En 2025, la majorité des entreprises consacrent une part importante de leurs Achats aux prestations intellectuelles : 74 % des répondants y allouent plus de la moitié de leur budget, tandis que seulement 23 % dépensent moins de 50 %. Une faible proportion ne sait pas évaluer cette part.
Comparativement aux années précédentes, la montée de ces prestations se confirme : leur poids dans les budgets n’a cessé d’augmenter depuis 2018, traduisant une maturité croissante des Directions Achats et une volonté d’investir dans des expertises à forte valeur ajoutée.
Achats de prestations : le forfait s’impose face à la régie et aux autres formules
Le contrat au forfait s’impose largement comme la modalité la plus utilisée, citée par 82 % des répondants.
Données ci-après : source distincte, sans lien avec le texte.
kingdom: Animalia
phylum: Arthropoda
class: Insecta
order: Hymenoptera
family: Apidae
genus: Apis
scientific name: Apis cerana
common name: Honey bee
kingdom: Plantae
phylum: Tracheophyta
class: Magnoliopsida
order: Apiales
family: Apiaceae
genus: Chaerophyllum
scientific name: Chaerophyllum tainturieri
Il devance la régie (74 %) et les contrats à l’unité d’œuvre (49 %), tandis que les formules en “enveloppe à consommer” et les autres formes contractuelles restent minoritaires.
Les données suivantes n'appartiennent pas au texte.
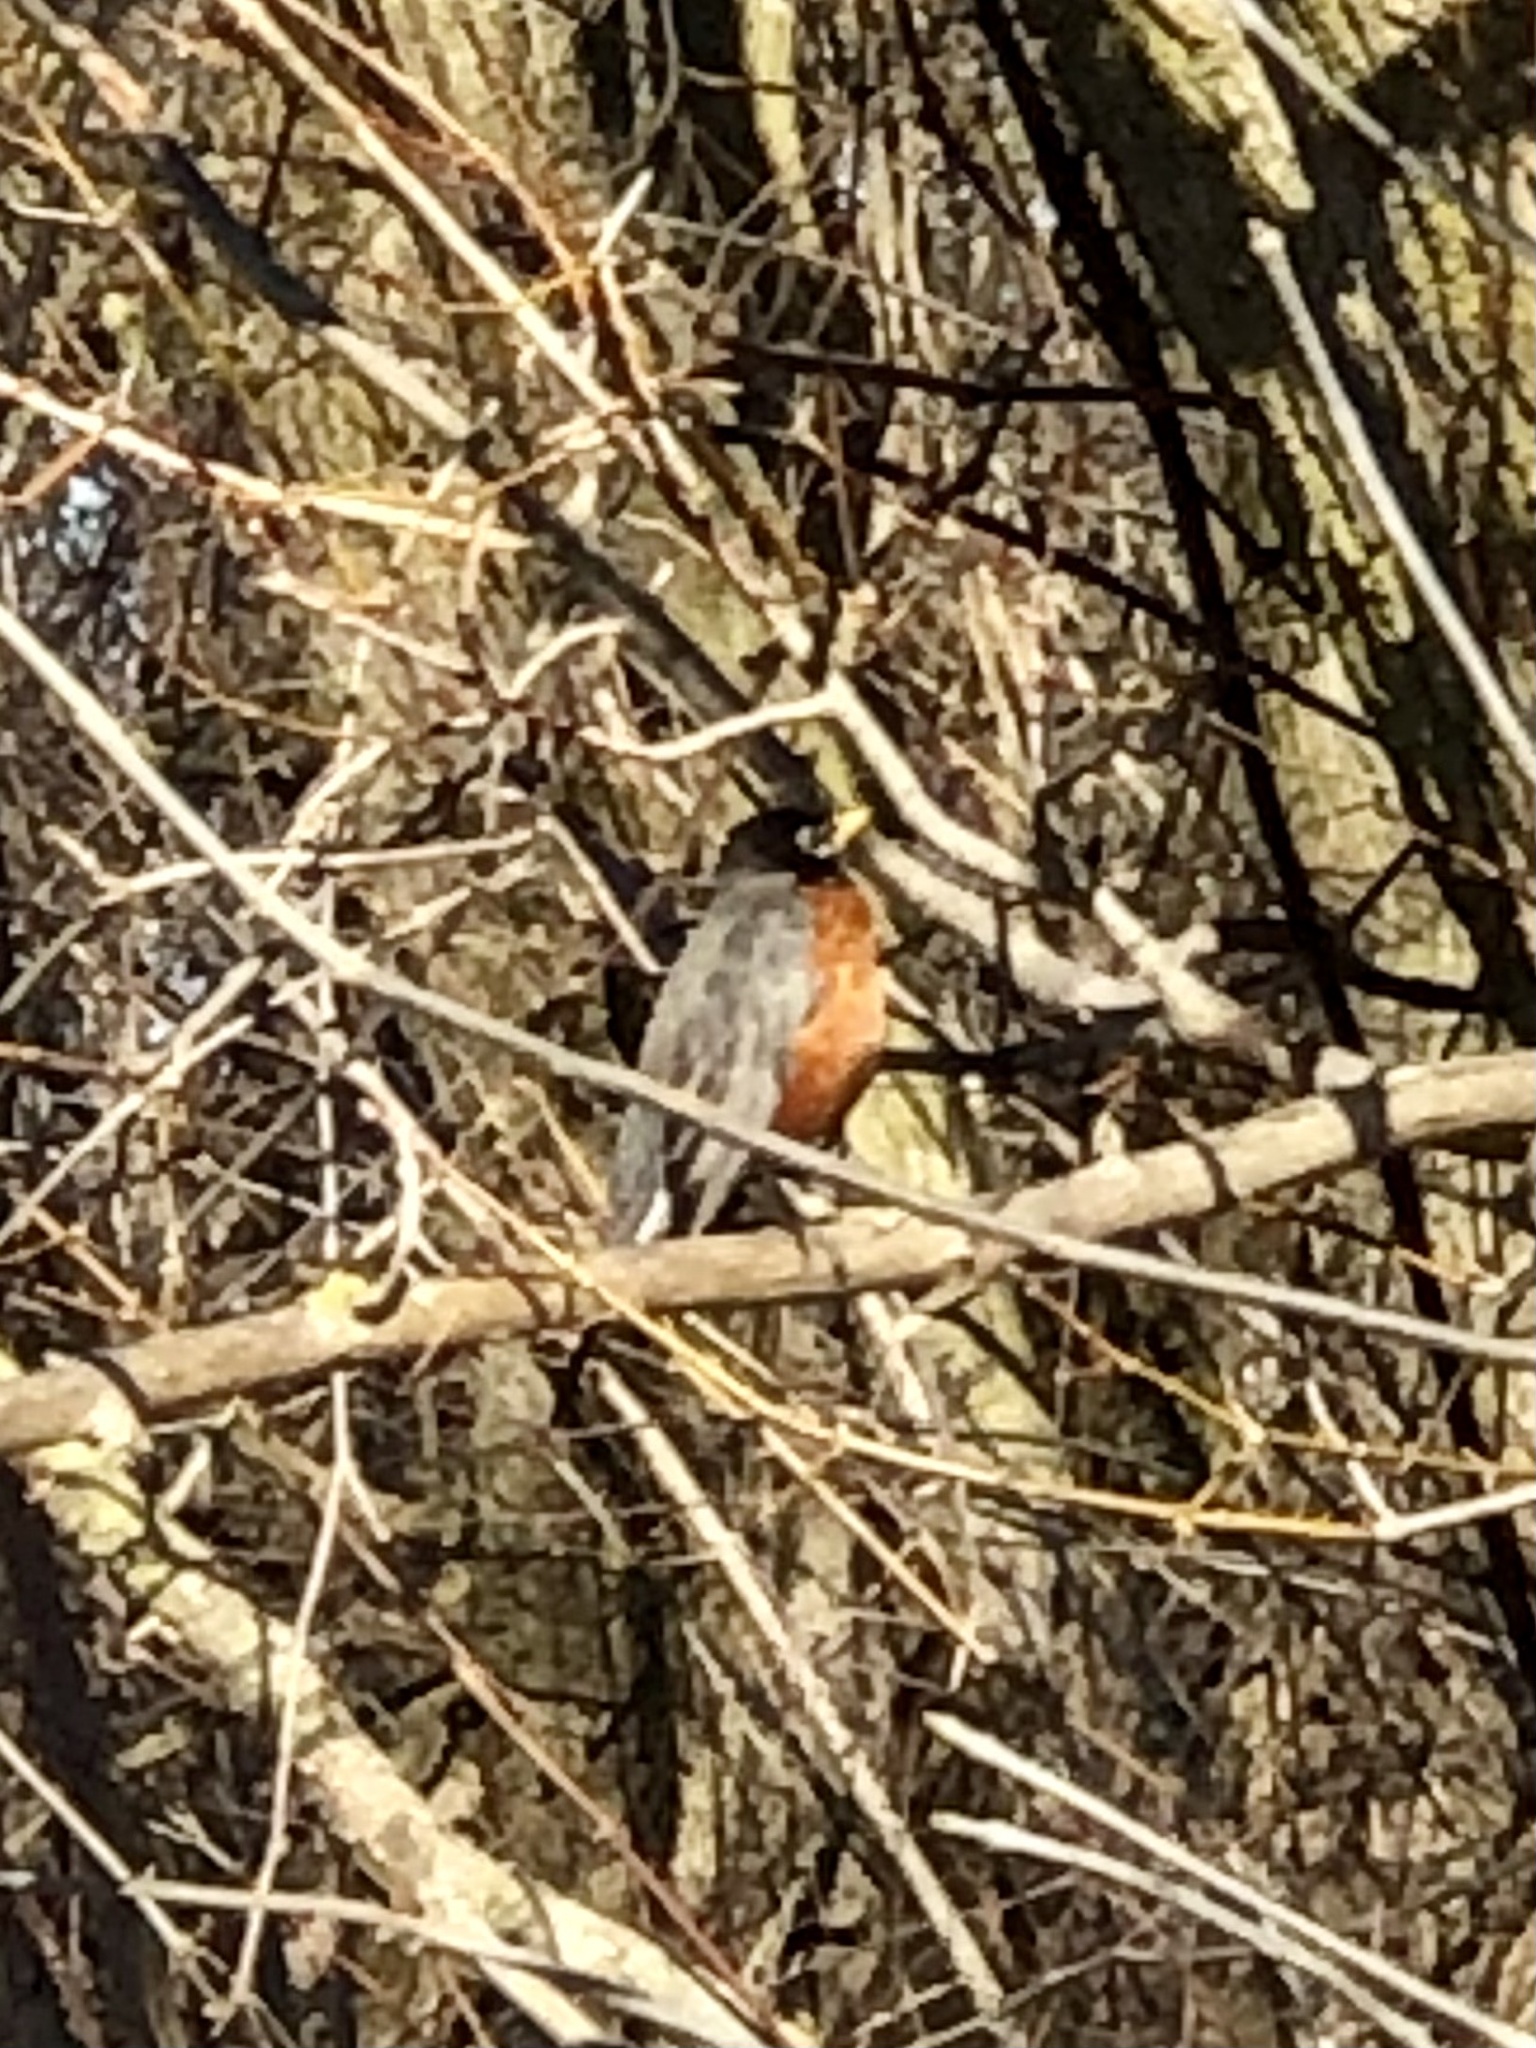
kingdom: Animalia
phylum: Chordata
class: Aves
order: Passeriformes
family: Turdidae
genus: Turdus
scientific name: Turdus migratorius
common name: American robin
Parmi les critères qui conduisent à privilégier le forfait, les Acheteurs mettent en avant en priorité l’obligation de résultats et la définition précise des livrables et objectifs.
La clarté du besoin du besoin arrive en troisième position (64 %), suivie de la nature de la prestation et de la durée du projet.
François Tourrette, Fondateur et Directeur des Opérations du BRAPI, observe que la volonté des entreprises de recourir au forfait est manifeste mais elle n’est pas toujours pleinement concrétisée.
Cependant, certains facteurs expliquent une montée effective des engagements de résultats. Notamment, le développement du sourcing nearshore et offshore, qui se traduit fréquemment par des prestations au forfait ou basées sur des obligations de résultats :
« Ces contrats permettent de sécuriser les livrables, garantir la performance attendue et répondre aux contraintes spécifiques de l’externalisation à distance. »
Méthodes de sourcing : la recommandation et le réseau restent les piliers
Le baromètre 2025 révèle une fonction Achats de plus en plus structurée sur le sourcing des prestations intellectuelles. Aussi, 64 % des entreprises disposent désormais d’au moins un Acheteur à temps plein dédié à cette catégorie, signe d’une professionnalisation croissante de la démarche.
Les recommandations des clients internes demeurent la première source d’identification des prestataires, devant le réseau d’Acheteurs et les grands cabinets de conseil ou ESN. Les plateformes en ligne (31 %) et les réseaux sociaux (13 %) gagnent progressivement du terrain, même si leur usage reste minoritaire.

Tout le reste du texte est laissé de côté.